BEGIN
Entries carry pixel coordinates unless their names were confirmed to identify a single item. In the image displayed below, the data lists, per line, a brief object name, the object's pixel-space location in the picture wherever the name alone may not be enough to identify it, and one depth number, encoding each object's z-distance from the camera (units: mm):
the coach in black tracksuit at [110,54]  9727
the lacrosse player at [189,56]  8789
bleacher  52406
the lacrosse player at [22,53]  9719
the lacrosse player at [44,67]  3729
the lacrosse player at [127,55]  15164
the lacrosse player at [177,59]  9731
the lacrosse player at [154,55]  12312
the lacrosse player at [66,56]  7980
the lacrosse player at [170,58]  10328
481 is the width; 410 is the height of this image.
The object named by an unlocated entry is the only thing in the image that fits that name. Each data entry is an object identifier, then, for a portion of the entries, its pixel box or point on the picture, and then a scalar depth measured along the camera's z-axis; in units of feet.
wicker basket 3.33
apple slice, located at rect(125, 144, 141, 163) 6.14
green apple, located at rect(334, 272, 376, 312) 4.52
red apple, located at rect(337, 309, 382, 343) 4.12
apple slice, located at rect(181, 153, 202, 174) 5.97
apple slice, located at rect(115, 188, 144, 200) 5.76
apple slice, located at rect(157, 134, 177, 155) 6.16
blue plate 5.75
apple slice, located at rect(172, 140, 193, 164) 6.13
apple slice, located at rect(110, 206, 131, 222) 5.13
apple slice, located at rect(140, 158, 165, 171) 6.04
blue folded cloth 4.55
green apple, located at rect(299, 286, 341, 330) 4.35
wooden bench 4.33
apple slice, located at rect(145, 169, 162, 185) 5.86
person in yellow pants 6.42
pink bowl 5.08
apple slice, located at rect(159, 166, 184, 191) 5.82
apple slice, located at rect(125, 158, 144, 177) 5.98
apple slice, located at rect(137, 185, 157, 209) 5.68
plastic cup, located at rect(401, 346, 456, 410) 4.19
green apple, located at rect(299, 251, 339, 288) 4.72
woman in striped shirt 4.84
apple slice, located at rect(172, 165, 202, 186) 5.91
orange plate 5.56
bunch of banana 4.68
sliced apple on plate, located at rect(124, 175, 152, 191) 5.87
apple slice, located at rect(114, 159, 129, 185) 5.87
END
BEGIN
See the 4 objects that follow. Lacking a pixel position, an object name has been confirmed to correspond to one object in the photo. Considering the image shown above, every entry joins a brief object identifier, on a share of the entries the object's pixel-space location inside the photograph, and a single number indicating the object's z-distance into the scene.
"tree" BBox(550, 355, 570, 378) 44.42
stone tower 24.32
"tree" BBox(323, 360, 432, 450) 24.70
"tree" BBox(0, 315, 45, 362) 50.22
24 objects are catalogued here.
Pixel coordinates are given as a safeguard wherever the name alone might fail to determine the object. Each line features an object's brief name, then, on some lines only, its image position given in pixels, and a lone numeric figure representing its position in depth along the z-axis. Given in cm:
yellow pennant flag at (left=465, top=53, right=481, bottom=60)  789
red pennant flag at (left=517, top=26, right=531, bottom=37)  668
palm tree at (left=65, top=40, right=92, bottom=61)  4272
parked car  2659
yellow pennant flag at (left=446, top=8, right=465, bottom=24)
END
◆ Brief:
Using the listing above, return word for word each line from the one that has "apple slice, located at rect(137, 185, 157, 209)" through the one that has "apple slice, located at rect(114, 159, 129, 185)", and no line outside that range.

◆ Final answer:
apple slice, located at rect(137, 185, 157, 209) 5.68
plastic cup, located at rect(401, 346, 456, 410) 4.19
green apple, located at rect(299, 251, 339, 288) 4.72
woman in striped shirt 4.84
apple slice, located at rect(172, 165, 202, 186) 5.91
orange plate 5.56
bunch of banana 4.68
sliced apple on plate, located at rect(124, 175, 152, 191) 5.87
apple slice, located at rect(114, 159, 129, 185) 5.87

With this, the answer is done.